- [Problem description]
Please give again, word for word, the lines that lie between the start of the listing below and the line with "fx_px: 1109", both included.
### Provided entries
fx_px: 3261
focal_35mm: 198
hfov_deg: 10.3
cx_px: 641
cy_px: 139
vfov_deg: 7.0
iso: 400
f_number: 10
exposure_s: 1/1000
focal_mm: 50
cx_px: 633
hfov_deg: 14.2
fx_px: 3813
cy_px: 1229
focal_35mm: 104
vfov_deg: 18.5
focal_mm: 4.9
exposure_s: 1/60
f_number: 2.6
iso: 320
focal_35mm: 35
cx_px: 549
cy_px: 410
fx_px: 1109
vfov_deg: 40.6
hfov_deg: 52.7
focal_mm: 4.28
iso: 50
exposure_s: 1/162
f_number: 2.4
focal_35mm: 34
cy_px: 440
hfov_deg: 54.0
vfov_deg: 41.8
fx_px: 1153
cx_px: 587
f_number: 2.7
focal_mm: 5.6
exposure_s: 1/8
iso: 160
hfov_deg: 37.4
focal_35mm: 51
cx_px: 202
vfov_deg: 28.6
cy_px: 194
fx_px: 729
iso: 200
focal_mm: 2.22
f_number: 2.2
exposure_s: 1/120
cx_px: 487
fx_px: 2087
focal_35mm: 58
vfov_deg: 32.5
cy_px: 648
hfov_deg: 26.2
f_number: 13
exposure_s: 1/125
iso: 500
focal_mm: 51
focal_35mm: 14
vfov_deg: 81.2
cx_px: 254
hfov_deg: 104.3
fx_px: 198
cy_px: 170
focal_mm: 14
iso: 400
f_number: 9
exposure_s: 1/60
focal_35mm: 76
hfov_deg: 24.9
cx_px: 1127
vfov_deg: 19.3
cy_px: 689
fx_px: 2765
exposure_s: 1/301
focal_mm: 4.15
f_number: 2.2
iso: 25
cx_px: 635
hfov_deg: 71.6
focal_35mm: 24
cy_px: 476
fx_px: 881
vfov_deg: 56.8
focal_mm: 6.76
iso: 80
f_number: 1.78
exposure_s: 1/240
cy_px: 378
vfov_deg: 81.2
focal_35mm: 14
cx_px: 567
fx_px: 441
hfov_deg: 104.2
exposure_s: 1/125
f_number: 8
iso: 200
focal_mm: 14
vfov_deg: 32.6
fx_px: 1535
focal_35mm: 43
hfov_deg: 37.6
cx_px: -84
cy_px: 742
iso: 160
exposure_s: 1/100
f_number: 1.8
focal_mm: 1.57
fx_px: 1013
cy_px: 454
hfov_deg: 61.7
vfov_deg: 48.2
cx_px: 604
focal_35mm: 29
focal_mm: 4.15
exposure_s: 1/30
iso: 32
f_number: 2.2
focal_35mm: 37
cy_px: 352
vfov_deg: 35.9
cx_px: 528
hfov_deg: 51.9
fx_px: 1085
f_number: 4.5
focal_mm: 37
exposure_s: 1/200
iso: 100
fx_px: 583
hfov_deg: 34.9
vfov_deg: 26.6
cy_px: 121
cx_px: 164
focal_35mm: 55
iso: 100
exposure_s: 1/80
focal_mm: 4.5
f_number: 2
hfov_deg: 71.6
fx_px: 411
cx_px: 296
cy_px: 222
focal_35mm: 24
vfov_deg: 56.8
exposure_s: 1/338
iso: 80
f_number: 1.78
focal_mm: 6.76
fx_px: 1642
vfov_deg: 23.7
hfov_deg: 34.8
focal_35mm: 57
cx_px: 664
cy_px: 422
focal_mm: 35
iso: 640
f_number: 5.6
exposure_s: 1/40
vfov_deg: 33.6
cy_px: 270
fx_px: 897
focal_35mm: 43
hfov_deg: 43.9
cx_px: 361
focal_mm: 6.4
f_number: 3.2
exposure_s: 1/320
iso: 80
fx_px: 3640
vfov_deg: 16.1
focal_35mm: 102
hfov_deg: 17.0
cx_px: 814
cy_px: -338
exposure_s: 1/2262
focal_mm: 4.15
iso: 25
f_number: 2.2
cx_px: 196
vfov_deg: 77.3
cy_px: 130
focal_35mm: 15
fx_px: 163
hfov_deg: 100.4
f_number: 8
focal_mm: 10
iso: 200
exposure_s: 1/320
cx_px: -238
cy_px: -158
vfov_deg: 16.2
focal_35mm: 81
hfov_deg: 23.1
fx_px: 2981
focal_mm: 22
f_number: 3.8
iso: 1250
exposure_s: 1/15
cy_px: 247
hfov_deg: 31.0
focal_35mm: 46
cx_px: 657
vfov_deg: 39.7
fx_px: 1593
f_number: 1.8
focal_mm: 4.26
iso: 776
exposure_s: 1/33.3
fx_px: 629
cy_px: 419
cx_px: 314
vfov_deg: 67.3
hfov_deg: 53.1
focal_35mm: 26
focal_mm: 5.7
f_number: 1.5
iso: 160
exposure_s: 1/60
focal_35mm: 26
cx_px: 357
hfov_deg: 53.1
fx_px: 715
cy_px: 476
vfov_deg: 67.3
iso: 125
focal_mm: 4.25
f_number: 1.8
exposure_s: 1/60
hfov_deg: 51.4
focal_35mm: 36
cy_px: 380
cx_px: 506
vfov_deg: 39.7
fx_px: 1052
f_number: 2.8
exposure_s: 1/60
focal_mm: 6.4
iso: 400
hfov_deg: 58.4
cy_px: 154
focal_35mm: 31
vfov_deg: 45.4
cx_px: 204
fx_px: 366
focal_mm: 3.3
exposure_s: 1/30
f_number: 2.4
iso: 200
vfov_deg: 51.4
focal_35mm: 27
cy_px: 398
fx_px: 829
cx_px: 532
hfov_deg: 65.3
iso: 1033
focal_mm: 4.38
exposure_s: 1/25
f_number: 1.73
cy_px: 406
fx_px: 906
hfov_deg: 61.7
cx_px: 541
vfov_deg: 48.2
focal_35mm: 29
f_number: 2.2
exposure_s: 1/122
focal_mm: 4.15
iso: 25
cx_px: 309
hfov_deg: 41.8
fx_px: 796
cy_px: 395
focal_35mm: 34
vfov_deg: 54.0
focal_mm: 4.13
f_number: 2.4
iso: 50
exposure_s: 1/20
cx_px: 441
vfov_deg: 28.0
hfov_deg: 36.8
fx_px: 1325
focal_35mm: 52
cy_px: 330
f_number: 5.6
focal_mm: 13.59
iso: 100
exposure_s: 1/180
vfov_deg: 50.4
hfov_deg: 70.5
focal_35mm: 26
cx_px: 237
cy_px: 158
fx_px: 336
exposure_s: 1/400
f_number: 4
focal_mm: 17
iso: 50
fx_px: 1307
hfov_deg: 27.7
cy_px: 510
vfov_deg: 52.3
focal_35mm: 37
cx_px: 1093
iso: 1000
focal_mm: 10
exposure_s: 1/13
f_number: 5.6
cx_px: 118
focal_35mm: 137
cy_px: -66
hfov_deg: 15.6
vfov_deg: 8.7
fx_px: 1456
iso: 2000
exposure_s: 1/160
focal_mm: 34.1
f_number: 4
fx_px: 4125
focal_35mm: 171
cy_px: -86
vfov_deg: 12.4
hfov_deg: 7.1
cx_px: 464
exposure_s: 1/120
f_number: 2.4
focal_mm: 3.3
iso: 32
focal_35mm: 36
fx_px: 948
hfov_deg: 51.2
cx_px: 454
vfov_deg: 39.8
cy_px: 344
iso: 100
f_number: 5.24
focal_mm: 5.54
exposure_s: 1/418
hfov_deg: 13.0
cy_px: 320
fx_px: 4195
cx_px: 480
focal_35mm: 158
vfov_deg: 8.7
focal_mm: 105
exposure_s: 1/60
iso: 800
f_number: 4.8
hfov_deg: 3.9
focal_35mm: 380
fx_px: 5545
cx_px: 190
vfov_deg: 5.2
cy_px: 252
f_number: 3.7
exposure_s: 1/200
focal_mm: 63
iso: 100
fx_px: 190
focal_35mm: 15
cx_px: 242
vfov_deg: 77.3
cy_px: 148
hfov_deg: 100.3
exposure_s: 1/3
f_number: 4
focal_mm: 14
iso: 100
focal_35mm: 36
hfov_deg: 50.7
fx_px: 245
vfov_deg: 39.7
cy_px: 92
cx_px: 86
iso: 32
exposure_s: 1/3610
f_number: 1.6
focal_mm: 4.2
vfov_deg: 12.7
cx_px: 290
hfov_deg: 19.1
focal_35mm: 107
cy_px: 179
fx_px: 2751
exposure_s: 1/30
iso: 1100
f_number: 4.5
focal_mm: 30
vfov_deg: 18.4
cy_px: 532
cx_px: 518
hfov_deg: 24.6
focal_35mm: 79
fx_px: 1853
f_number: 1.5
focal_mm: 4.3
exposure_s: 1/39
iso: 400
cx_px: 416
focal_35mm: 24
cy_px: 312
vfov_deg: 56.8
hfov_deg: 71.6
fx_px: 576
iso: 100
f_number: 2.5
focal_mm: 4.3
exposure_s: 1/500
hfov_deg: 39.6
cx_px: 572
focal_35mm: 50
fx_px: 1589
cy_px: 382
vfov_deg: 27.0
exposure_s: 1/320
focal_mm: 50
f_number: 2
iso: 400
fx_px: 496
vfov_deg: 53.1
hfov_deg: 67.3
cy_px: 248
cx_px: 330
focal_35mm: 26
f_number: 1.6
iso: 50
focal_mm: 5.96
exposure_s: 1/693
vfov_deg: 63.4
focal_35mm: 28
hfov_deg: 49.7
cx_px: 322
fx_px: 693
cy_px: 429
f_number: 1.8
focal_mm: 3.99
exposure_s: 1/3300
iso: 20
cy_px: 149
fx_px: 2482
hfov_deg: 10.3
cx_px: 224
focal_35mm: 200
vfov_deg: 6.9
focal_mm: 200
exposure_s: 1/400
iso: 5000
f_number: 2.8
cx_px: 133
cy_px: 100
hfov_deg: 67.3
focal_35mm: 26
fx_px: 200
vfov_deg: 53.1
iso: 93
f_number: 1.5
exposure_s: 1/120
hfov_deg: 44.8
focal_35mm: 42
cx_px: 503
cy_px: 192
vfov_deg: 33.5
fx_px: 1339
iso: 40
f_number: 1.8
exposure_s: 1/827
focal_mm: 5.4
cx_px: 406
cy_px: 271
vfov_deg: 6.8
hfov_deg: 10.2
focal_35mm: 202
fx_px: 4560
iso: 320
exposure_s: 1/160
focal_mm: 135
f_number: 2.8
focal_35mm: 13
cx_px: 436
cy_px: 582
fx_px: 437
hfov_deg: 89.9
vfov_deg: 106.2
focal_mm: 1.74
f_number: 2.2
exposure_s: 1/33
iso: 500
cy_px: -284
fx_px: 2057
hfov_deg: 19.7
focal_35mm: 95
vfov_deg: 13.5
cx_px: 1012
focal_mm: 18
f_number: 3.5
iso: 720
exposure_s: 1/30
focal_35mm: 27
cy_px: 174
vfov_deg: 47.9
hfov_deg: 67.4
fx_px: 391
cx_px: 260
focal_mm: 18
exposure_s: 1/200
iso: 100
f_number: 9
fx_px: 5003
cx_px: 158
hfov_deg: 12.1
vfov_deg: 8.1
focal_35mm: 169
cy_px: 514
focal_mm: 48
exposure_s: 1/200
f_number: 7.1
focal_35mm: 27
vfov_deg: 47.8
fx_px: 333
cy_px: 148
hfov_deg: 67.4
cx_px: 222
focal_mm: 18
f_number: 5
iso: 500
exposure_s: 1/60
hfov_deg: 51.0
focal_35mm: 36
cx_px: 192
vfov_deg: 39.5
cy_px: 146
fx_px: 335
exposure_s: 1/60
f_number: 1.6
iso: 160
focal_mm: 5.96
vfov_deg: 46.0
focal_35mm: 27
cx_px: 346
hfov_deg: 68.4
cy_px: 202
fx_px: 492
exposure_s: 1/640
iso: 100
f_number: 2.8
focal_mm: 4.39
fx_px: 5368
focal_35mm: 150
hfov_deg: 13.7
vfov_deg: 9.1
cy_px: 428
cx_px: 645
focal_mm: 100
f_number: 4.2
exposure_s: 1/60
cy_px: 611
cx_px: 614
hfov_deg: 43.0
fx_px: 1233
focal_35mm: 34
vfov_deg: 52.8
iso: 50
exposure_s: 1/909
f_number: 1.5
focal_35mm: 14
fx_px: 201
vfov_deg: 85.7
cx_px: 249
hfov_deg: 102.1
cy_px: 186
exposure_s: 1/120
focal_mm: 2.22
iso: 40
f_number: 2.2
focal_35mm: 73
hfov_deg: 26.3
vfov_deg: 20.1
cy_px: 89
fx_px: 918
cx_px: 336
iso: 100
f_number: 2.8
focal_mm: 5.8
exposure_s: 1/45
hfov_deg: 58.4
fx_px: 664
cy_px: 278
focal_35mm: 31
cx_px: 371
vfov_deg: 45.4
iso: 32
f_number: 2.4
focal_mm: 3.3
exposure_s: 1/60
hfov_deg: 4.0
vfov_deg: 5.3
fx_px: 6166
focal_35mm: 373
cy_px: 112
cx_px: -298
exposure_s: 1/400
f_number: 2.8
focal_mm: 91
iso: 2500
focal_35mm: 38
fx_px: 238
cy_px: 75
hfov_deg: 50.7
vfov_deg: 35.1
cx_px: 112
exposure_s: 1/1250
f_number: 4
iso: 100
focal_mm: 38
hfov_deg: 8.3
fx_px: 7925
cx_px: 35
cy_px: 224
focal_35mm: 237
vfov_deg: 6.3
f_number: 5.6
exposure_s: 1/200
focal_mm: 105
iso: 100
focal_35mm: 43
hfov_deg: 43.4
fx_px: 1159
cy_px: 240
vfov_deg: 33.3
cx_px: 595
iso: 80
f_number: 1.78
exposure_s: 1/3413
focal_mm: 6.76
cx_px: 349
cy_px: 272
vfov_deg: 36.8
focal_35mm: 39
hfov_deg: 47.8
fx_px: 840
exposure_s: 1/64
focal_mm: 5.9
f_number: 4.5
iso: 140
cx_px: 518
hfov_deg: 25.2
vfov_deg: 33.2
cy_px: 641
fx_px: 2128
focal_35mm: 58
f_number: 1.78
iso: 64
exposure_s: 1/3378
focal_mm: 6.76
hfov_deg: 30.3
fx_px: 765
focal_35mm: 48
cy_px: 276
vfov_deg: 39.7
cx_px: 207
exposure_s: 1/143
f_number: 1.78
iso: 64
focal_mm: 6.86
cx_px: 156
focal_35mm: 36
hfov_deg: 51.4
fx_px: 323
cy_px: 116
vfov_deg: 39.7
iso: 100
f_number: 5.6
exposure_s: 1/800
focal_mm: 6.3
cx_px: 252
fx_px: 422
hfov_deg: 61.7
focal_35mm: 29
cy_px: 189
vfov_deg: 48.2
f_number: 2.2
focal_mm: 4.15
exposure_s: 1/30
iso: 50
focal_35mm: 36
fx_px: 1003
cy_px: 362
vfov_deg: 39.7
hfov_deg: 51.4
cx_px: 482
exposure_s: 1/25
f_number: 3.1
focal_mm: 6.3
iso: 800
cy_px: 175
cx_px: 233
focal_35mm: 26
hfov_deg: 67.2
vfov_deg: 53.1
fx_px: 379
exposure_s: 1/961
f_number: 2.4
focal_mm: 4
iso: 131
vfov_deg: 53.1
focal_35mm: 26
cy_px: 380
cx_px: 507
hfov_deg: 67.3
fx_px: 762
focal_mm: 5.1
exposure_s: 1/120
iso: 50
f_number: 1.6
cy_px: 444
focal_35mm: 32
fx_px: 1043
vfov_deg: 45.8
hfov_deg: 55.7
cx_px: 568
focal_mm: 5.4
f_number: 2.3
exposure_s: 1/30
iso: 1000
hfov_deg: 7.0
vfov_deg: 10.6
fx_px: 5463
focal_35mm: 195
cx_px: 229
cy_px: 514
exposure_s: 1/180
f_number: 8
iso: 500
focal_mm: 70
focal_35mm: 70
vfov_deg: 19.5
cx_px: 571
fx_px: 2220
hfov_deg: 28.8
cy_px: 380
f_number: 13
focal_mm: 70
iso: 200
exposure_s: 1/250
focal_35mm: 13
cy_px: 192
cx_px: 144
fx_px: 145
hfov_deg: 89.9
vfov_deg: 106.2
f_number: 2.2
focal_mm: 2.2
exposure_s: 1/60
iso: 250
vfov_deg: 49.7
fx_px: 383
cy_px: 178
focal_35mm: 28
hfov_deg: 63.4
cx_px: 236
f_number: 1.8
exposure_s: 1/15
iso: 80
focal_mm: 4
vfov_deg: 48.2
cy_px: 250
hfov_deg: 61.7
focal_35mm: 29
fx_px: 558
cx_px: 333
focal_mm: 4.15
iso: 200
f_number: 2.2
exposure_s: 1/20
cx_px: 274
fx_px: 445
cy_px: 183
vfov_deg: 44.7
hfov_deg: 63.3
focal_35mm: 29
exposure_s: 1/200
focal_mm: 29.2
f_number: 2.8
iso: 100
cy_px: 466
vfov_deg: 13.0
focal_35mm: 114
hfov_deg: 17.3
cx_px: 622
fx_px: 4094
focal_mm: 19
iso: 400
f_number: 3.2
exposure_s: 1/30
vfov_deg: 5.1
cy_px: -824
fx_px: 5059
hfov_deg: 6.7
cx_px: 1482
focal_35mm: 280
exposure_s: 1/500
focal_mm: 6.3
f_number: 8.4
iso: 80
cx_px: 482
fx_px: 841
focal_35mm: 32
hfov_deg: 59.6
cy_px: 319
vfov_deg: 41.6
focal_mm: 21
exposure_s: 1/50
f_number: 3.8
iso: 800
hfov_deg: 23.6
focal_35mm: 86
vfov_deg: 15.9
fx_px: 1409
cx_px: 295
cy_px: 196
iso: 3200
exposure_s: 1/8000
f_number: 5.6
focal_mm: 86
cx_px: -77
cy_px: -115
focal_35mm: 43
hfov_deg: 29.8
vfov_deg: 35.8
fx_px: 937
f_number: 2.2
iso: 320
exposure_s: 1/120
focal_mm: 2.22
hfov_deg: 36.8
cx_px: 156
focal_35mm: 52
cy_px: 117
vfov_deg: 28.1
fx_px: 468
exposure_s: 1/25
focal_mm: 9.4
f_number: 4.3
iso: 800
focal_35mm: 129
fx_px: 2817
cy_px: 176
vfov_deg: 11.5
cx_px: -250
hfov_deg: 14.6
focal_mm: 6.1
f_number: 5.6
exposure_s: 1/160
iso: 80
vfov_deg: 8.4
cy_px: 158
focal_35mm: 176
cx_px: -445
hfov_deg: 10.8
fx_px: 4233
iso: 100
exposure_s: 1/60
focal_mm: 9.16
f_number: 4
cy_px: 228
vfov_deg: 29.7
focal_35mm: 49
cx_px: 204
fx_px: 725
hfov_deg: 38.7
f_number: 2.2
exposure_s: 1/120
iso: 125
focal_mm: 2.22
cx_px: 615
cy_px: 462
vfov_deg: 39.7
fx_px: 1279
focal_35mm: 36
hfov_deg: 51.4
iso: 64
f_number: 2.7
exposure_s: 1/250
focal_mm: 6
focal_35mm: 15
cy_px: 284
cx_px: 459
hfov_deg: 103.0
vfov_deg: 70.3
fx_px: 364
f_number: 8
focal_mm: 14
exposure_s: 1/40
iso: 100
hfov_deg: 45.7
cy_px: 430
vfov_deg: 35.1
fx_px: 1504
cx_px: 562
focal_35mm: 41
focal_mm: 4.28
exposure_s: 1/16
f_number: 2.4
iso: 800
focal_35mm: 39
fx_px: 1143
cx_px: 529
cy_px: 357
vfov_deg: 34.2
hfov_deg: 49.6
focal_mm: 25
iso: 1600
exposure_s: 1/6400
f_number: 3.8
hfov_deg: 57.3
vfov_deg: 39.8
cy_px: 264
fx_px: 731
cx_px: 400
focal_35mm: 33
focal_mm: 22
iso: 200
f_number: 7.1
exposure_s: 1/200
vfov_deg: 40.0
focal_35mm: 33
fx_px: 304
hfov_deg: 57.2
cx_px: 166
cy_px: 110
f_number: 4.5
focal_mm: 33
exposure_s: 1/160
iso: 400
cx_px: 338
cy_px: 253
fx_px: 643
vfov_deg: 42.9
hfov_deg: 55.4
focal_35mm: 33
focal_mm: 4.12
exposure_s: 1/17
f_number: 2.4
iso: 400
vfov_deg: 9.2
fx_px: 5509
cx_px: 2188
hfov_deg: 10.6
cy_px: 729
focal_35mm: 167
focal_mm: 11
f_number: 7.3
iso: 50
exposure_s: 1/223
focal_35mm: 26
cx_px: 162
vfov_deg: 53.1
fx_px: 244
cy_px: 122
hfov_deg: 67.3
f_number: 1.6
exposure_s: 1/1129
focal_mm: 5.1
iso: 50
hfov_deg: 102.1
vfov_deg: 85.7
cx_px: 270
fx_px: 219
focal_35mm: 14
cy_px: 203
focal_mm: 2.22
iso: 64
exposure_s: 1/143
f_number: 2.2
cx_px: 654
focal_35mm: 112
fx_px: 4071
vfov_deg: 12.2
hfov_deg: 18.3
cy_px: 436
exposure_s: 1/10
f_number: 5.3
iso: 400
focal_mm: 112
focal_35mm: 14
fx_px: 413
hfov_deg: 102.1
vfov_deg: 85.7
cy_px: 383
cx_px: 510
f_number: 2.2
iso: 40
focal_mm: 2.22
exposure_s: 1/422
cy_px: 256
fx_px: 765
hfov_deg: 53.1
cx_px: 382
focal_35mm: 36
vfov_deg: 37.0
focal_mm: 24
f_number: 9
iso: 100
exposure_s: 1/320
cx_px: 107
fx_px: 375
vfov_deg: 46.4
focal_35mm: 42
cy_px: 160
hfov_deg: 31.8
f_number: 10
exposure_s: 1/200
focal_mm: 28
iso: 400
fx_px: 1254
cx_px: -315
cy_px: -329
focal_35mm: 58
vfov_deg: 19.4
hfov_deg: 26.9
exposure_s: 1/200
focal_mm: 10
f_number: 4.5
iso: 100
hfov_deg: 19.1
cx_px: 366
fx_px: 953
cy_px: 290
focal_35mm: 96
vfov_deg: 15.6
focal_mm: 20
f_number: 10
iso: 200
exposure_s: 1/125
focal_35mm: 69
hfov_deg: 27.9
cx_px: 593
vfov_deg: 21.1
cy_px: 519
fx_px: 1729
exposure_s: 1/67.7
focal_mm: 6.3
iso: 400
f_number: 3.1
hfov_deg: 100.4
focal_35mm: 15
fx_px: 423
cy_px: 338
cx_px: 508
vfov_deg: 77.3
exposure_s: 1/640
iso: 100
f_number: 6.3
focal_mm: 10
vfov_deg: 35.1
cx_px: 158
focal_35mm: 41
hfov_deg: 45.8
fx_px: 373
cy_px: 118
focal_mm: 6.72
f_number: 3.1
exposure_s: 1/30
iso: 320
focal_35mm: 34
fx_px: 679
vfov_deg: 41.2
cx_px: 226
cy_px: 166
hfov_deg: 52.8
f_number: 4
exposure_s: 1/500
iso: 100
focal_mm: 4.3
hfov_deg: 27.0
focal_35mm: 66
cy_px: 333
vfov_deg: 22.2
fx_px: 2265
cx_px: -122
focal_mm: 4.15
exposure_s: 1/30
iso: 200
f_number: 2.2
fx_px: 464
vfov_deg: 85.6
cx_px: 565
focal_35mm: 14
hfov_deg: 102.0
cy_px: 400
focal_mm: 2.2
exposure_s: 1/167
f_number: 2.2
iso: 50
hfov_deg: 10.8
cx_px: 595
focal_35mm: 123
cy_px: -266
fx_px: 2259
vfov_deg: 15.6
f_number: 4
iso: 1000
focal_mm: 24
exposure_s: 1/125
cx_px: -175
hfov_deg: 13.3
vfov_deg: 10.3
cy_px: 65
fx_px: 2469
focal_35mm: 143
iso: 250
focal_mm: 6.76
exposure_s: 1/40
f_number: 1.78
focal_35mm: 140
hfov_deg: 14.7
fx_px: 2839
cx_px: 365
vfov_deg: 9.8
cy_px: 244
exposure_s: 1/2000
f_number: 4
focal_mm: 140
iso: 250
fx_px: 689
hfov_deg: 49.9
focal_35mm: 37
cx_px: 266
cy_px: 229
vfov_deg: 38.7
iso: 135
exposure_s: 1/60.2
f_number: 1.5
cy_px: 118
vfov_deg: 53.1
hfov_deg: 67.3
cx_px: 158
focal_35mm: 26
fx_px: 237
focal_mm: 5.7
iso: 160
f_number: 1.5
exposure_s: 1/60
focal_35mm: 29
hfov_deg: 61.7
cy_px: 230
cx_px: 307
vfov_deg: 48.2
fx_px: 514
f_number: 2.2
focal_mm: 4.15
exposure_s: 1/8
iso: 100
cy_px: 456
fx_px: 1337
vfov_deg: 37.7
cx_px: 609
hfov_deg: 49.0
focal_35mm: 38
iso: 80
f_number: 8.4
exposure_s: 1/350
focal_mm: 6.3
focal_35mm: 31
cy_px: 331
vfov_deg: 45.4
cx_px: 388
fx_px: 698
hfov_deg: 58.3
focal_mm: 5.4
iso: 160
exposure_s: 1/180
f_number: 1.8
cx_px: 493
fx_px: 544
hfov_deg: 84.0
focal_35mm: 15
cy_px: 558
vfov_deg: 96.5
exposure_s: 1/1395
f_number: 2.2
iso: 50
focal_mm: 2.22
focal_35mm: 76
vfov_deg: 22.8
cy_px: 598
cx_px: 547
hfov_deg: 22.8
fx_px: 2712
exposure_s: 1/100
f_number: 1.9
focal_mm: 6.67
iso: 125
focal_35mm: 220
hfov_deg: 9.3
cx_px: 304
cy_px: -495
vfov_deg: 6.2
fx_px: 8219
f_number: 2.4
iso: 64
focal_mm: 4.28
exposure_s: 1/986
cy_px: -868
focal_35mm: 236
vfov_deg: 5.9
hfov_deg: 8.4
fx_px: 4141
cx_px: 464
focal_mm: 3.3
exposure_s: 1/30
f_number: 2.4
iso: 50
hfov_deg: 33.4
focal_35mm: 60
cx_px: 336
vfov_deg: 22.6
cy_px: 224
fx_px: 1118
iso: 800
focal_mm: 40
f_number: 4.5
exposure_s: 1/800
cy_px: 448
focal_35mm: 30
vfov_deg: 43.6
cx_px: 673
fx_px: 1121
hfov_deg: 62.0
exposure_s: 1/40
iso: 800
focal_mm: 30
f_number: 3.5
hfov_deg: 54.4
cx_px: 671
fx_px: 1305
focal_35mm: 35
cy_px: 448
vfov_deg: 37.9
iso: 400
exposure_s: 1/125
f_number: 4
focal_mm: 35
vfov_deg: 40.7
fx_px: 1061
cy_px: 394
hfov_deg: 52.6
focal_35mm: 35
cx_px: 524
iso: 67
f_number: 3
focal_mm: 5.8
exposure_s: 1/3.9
######
- [Answer to the problem]
fx_px: 3261
focal_35mm: 198
hfov_deg: 10.3
cx_px: 641
cy_px: 139
vfov_deg: 7.0
iso: 400
f_number: 10
exposure_s: 1/1000
focal_mm: 50
cx_px: 633
hfov_deg: 14.2
fx_px: 3813
cy_px: 1229
focal_35mm: 104
vfov_deg: 18.5
focal_mm: 4.9
exposure_s: 1/60
f_number: 2.6
iso: 320
focal_35mm: 35
cx_px: 549
cy_px: 410
fx_px: 1109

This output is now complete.